# DATA EXCERPTS:
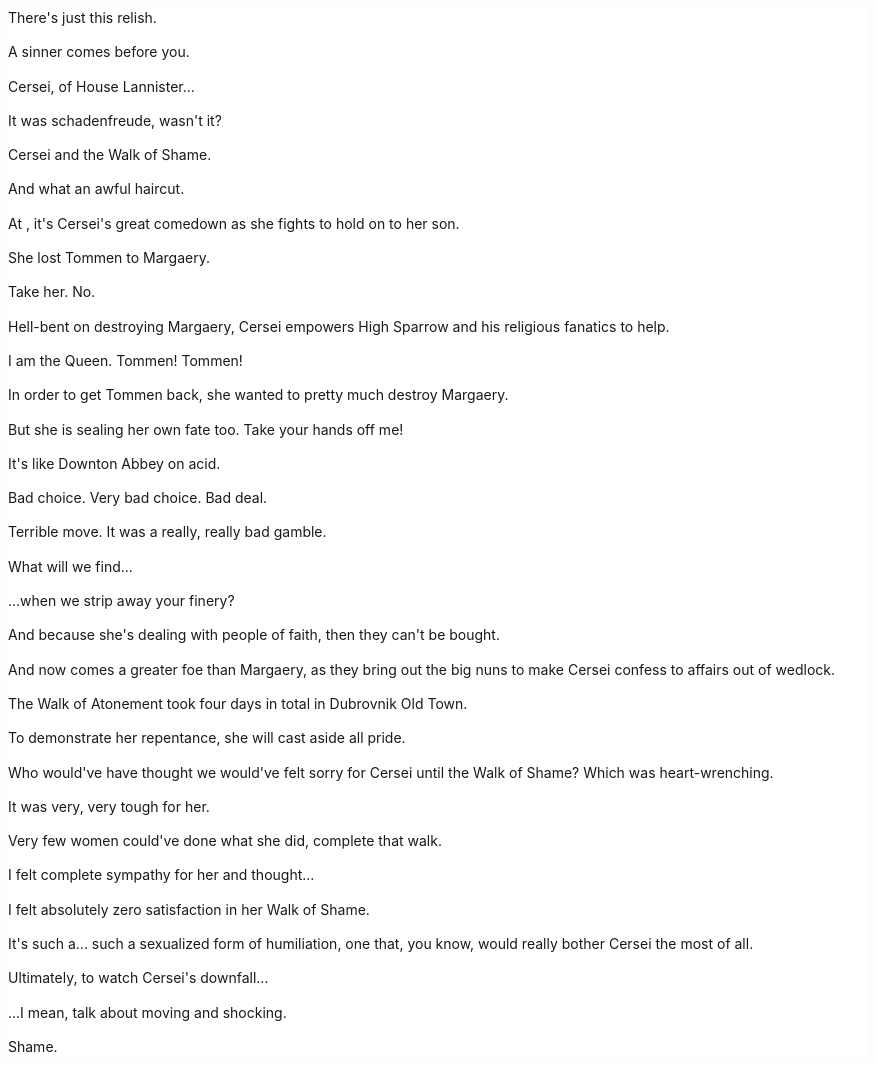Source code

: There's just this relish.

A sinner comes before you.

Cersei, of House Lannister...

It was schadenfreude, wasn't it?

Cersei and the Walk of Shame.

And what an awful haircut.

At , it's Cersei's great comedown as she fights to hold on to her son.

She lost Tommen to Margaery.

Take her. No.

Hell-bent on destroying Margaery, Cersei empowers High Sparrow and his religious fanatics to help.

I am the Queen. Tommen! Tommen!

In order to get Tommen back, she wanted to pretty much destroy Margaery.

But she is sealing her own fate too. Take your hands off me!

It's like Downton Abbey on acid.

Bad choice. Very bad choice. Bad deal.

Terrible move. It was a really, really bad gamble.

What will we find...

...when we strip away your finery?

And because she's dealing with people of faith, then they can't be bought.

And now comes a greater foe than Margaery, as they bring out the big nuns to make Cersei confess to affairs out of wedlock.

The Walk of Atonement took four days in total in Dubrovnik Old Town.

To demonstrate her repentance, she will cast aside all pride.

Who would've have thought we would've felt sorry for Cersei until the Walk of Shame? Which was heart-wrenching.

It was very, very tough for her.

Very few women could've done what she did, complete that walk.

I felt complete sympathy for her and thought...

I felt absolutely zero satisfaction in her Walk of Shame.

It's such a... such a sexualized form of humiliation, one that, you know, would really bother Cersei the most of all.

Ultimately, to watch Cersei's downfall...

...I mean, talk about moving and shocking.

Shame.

# ASSIGNMENT:
Please return the entries above exactly as they appear, but without the pictures.

# RESPONSE TO THIS TASK:
Source code

: There's just this relish.

A sinner comes before you.

Cersei, of House Lannister...

It was schadenfreude, wasn't it?

Cersei and the Walk of Shame.

And what an awful haircut.

At , it's Cersei's great comedown as she fights to hold on to her son.

She lost Tommen to Margaery.

Take her. No.

Hell-bent on destroying Margaery, Cersei empowers High Sparrow and his religious fanatics to help.

I am the Queen. Tommen! Tommen!

In order to get Tommen back, she wanted to pretty much destroy Margaery.

But she is sealing her own fate too. Take your hands off me!

It's like Downton Abbey on acid.

Bad choice. Very bad choice. Bad deal.

Terrible move. It was a really, really bad gamble.

What will we find...

...when we strip away your finery?

And because she's dealing with people of faith, then they can't be bought.

And now comes a greater foe than Margaery, as they bring out the big nuns to make Cersei confess to affairs out of wedlock.

The Walk of Atonement took four days in total in Dubrovnik Old Town.

To demonstrate her repentance, she will cast aside all pride.

Who would've have thought we would've felt sorry for Cersei until the Walk of Shame? Which was heart-wrenching.

It was very, very tough for her.

Very few women could've done what she did, complete that walk.

I felt complete sympathy for her and thought...

I felt absolutely zero satisfaction in her Walk of Shame.

It's such a... such a sexualized form of humiliation, one that, you know, would really bother Cersei the most of all.

Ultimately, to watch Cersei's downfall...

...I mean, talk about moving and shocking.

Shame.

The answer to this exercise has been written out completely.